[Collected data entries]
___
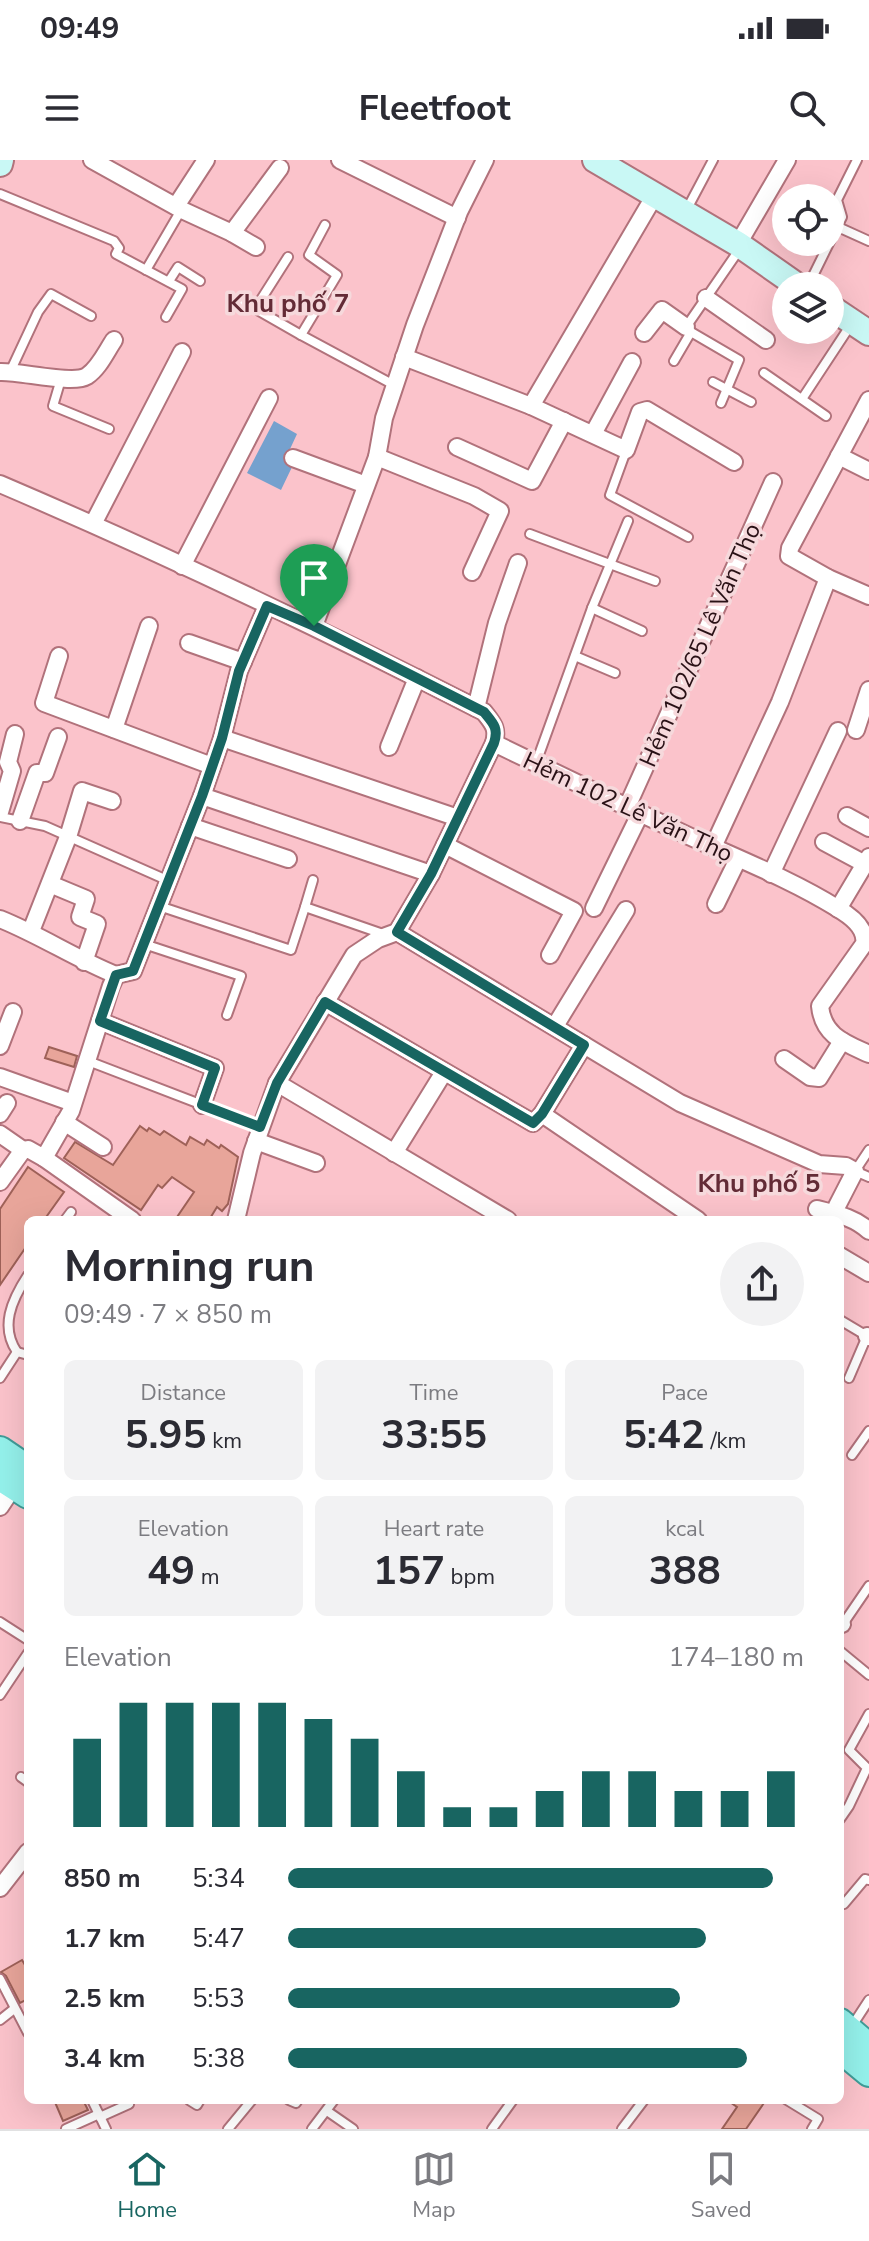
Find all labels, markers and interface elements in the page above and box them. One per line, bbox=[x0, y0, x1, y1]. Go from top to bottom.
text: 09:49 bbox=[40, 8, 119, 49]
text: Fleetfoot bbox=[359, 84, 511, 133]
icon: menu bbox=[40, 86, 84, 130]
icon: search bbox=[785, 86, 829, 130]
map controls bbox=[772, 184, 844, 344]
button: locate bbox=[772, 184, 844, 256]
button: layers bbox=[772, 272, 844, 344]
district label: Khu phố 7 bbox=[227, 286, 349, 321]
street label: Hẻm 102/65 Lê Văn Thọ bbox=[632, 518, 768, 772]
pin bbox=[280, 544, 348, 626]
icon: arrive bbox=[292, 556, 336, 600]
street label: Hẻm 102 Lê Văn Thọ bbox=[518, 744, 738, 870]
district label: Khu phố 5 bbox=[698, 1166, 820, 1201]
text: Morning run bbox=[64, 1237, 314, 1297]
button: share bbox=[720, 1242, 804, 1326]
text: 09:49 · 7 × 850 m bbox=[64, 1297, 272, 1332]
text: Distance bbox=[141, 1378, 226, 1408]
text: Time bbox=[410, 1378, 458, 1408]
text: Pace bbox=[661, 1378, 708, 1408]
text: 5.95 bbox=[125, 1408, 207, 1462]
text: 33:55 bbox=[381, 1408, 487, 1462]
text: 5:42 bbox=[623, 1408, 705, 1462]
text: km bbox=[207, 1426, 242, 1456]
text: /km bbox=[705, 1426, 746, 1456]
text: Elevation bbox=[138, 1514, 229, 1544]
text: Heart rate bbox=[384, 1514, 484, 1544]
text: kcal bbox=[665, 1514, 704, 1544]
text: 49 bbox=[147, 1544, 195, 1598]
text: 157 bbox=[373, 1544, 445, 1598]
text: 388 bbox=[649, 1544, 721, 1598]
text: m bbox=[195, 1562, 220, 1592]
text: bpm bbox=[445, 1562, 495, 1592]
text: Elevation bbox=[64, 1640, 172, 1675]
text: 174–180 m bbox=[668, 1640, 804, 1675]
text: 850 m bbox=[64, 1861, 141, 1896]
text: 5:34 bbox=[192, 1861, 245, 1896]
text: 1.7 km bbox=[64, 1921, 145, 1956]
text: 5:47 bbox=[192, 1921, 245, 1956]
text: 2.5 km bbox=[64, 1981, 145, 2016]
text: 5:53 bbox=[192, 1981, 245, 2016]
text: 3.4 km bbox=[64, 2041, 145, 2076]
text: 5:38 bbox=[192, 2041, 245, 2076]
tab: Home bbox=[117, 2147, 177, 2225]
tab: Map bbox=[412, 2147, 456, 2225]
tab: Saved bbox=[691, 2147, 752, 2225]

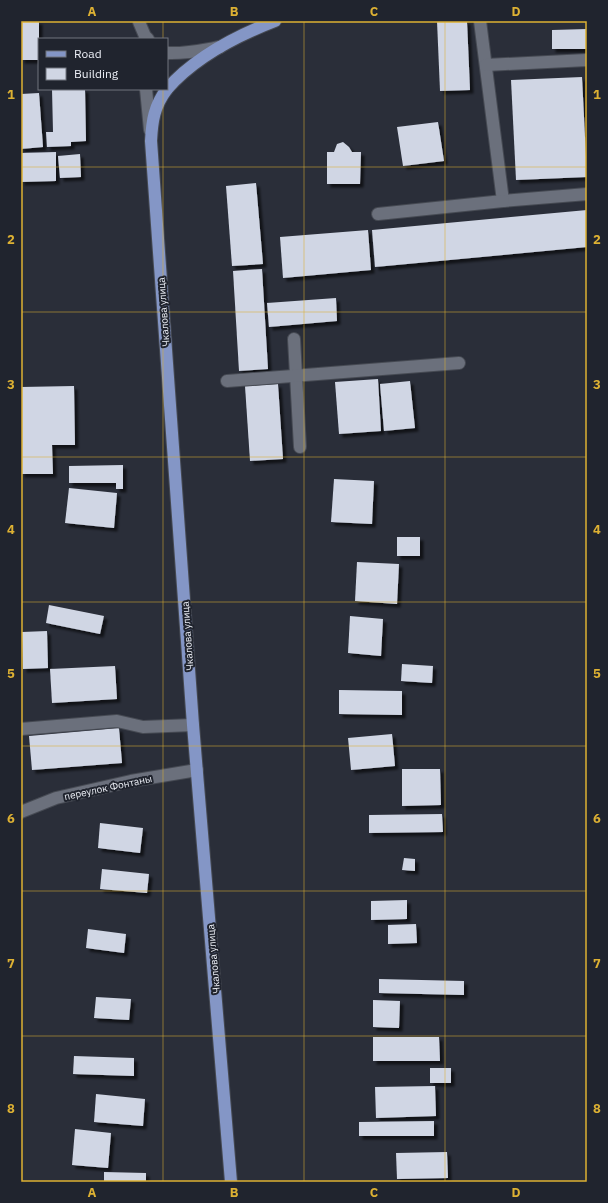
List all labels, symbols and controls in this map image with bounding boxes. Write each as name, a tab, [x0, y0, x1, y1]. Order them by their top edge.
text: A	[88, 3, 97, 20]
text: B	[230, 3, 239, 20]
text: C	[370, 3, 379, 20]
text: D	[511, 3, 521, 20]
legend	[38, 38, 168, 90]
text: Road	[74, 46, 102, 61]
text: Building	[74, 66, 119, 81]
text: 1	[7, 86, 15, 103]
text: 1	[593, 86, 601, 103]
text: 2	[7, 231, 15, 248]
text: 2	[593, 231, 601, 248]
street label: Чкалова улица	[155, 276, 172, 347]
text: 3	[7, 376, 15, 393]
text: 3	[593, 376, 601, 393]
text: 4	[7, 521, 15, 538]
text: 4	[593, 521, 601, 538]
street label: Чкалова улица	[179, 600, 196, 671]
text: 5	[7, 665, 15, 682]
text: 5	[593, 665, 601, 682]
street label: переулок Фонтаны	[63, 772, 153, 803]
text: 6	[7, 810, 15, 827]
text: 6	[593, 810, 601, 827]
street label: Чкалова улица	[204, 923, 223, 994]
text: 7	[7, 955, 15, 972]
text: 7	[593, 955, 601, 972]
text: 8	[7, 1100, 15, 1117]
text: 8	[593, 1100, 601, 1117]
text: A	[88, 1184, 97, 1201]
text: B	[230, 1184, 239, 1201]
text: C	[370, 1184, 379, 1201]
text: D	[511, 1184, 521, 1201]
___
TASK BRIEF: Please filter the data down to the lines containing the word "street".

ANSWER TO THE PROBLEM:
street label: Hẻm 102/65 Lê Văn Thọ bbox=[632, 518, 768, 772]
street label: Hẻm 102 Lê Văn Thọ bbox=[518, 744, 738, 870]
street label: Чкалова улица	[155, 276, 172, 347]
street label: Чкалова улица	[179, 600, 196, 671]
street label: переулок Фонтаны	[63, 772, 153, 803]
street label: Чкалова улица	[204, 923, 223, 994]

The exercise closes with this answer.